Тема любви и смерти, надежды и покорности судьбе, счастья, умиротворенности и глухого отчаяния теснейшим образом переплетаются в главе, как бы концентрируясь в финале.

Помимо указанных выше повторов, глава как бы опирается на две лирические медитации, каждая из которых представляет собой законченный и цельный в эмоционально-смысловом и ритмико-синтаксическом отношении авторский абзац. В обоих абзацах разрабатывается тема любви. В первом – это овеянное грустью признание в любви. Во втором – прощание с ней.

Все эти разнообразные повторы и лирические медитации придают главе не только внутреннюю стройность и единство, но и ту глубину и многоплановость, то разнообразие эмоционального тона, которые отсутствуют в предыдущих главах. Объективная манера повествования, когда авторская позиция выявлялась не столько непосредственно, сколько в результате композиционного сопоставления и сопряжения отдельных глав и структурных элементов внутри них, уступает место субъективной. Голос автора ощутимо сливается с голосом героя.

Функциональное взаимодействие глав обусловлено строгим проявлением закона сопрягающего контраста – основного структурного принципа, применяемого Беллем в этом романе.

Функциональное взаимодействие глав в широком плане сводится к противопоставлению этических масштабов личностей неодухотворенных и одухотворенных страданиями, противопоставлению трагической скудости – трагической полноте жизни.

Глава VI, VII

Эта проблема находит свое разрешение в шестой и седьмой главах романа. Исследователи творчества Белля уже обращали внимание на четкий параллелизм в построении этих глав. Правда, в основном разбираются начала глав. Вот как толкует этот параллелизм русский критик С. В. Рожновский: «В романе имеется многозначительная композиция из двух параллельных сцен, изображающих мебельные автофургоны. Эти две параллельные линии сходятся в одной точке, имя которой: смерть. Автофургоны отличаются цветом, но сущность у них одна… Хоть они и едут в разные стороны, они с одинаковой неотвратимостью доставляют …пассажиров в объятия смерти» (56, 32). В красном автофургоне – схваченные облавой отпускники - больные, раненые немецкие солдаты, которых везут на фронт. Среди них – Файнхальс. В зеленом – венгерские евреи: старики, женщины, дети, которых везут в концлагерь на уничтожение. Среди них – Илона. Но параллелизм характеризует не только разработку начала глав. И, следовательно, смысл главы не исчерпывается мыслью об общей неотвратимости смерти. Во время ночного отступления гибнет унтер-офицер Финк и обер-лейтенант Грэк. Начальник концлагеря Фальскайт в упор расстреливает Илону, поющую перед ним литанию.

■ **Исходные строки**:
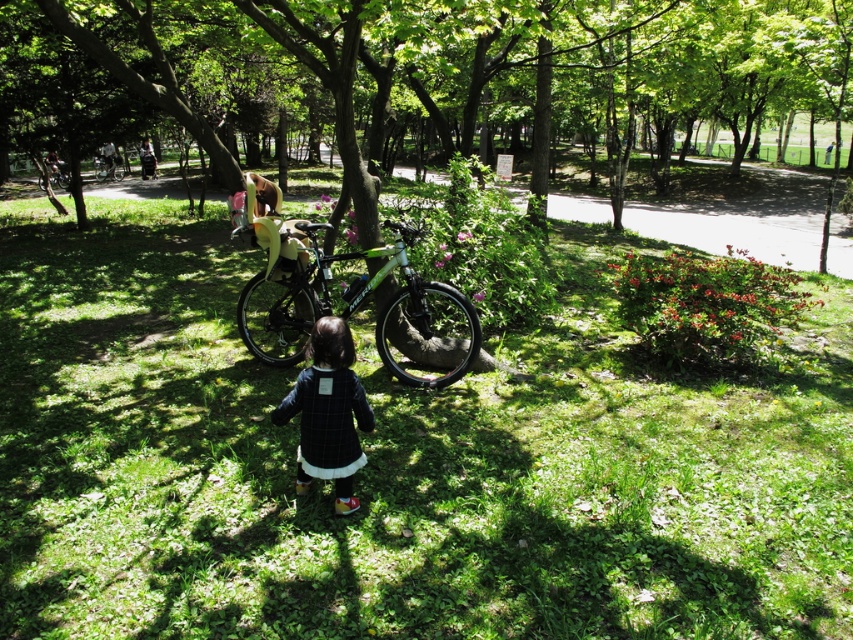
The image size is (853, 640). Describe the element at coordinates (395, 465) in the screenshot. I see `green grass at center` at that location.

Who is more distant from viewer, (506, 448) or (198, 45)?

The point (198, 45) is more distant.

Locate an element on the screen. This screenshot has height=640, width=853. green grass at center is located at coordinates (395, 465).

Can you confirm if green matte tree at center is positioned below green matte bicycle at upper center?

Actually, green matte tree at center is above green matte bicycle at upper center.

Image resolution: width=853 pixels, height=640 pixels. Describe the element at coordinates (426, 77) in the screenshot. I see `green matte tree at center` at that location.

Describe the element at coordinates (426, 77) in the screenshot. I see `green matte tree at center` at that location.

At what (x,y) coordinates should I click in order to perform the action: click on green matte tree at center. Please return your answer as a coordinate pair (x, y). Looking at the image, I should click on (426, 77).

Is green matte bicycle at upper center below green matte bicycle at upper left?

Actually, green matte bicycle at upper center is above green matte bicycle at upper left.

This screenshot has height=640, width=853. Identify the location of green matte bicycle at upper center. (108, 166).

Which is in front, point (112, 172) or point (67, 173)?

Point (67, 173)

Where is `green matte bicycle at upper center`? The image size is (853, 640). green matte bicycle at upper center is located at coordinates (108, 166).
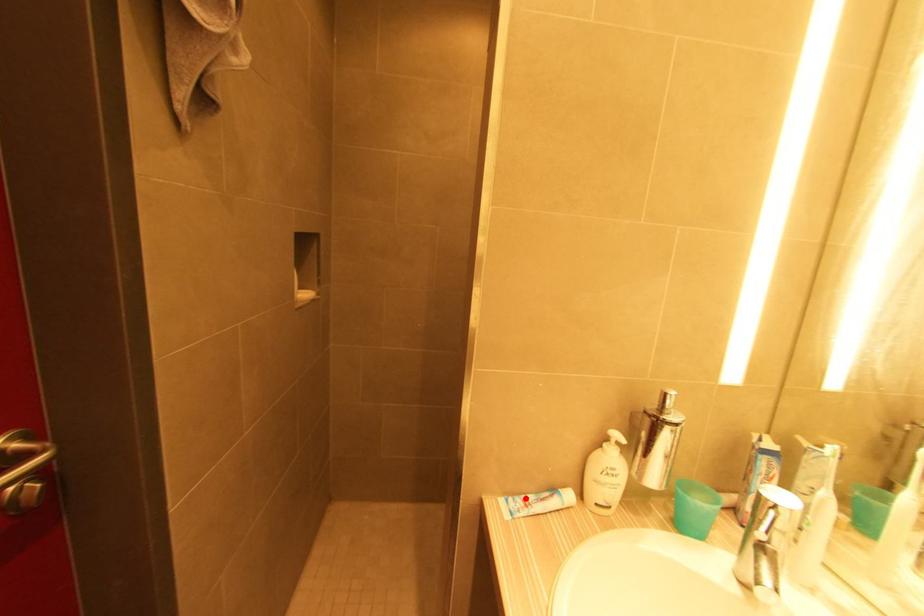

■ **Задания**:
1: Выпишите из текста о романе Белля без изменений отрывок, который открывается словами «Помимо указанных выше» и завершается словами «прощание с ней.».
2: Кого, согласно тексту о романе Белля, везут в зеленом автофургоне?

■ **Ответы**:
1:
Помимо указанных выше повторов, глава как бы опирается на две лирические медитации, каждая из которых представляет собой законченный и цельный в эмоционально-смысловом и ритмико-синтаксическом отношении авторский абзац. В обоих абзацах разрабатывается тема любви. В первом – это овеянное грустью признание в любви. Во втором – прощание с ней.

2: Венгерских евреев (стариков, женщин и детей), которых везут в концлагерь на уничтожение.